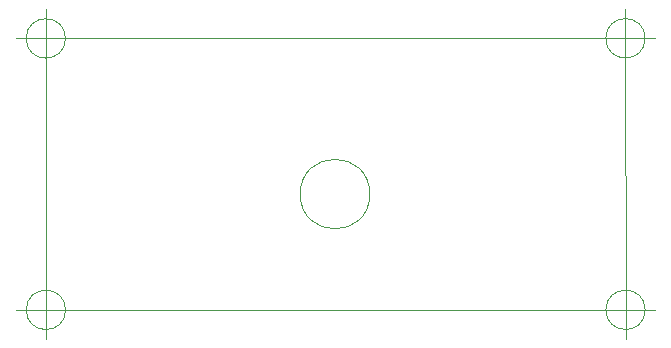
<source format=gbr>
%TF.GenerationSoftware,KiCad,Pcbnew,(5.1.9-13-g2d491f9cbd)-1*%
%TF.CreationDate,2021-02-20T16:02:13+01:00*%
%TF.ProjectId,Ant_Amp,416e745f-416d-4702-9e6b-696361645f70,rev?*%
%TF.SameCoordinates,Original*%
%TF.FileFunction,Profile,NP*%
%FSLAX46Y46*%
G04 Gerber Fmt 4.6, Leading zero omitted, Abs format (unit mm)*
G04 Created by KiCad (PCBNEW (5.1.9-13-g2d491f9cbd)-1) date 2021-02-20 16:02:13*
%MOMM*%
%LPD*%
G01*
G04 APERTURE LIST*
%TA.AperFunction,Profile*%
%ADD10C,0.050000*%
%TD*%
%TA.AperFunction,Profile*%
%ADD11C,0.120000*%
%TD*%
G04 APERTURE END LIST*
D10*
X144623066Y-101434820D02*
G75*
G03*
X144623066Y-101434820I-1666666J0D01*
G01*
X140456400Y-101434820D02*
X145456400Y-101434820D01*
X142956400Y-98934820D02*
X142956400Y-103934820D01*
X144630686Y-124421820D02*
G75*
G03*
X144630686Y-124421820I-1666666J0D01*
G01*
X140464020Y-124421820D02*
X145464020Y-124421820D01*
X142964020Y-121921820D02*
X142964020Y-126921820D01*
X95552806Y-124426900D02*
G75*
G03*
X95552806Y-124426900I-1666666J0D01*
G01*
X91386140Y-124426900D02*
X96386140Y-124426900D01*
X93886140Y-121926900D02*
X93886140Y-126926900D01*
X95545186Y-101442440D02*
G75*
G03*
X95545186Y-101442440I-1666666J0D01*
G01*
X91378520Y-101442440D02*
X96378520Y-101442440D01*
X93878520Y-98942440D02*
X93878520Y-103942440D01*
X142956400Y-101434820D02*
X142964020Y-124421820D01*
X93878520Y-101442440D02*
X142956400Y-101434820D01*
X93886140Y-124426900D02*
X93878520Y-101442440D01*
X142964020Y-124421820D02*
X93886140Y-124426900D01*
D11*
%TO.C,Q1*%
X121310529Y-114621820D02*
G75*
G03*
X121310529Y-114621820I-2946509J0D01*
G01*
%TD*%
M02*

</source>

# [Activity]
All lines with the word "APERTURE" are needed; pull them from the entries and copy each.

# [Task response]
G04 APERTURE LIST*
G04 APERTURE END LIST*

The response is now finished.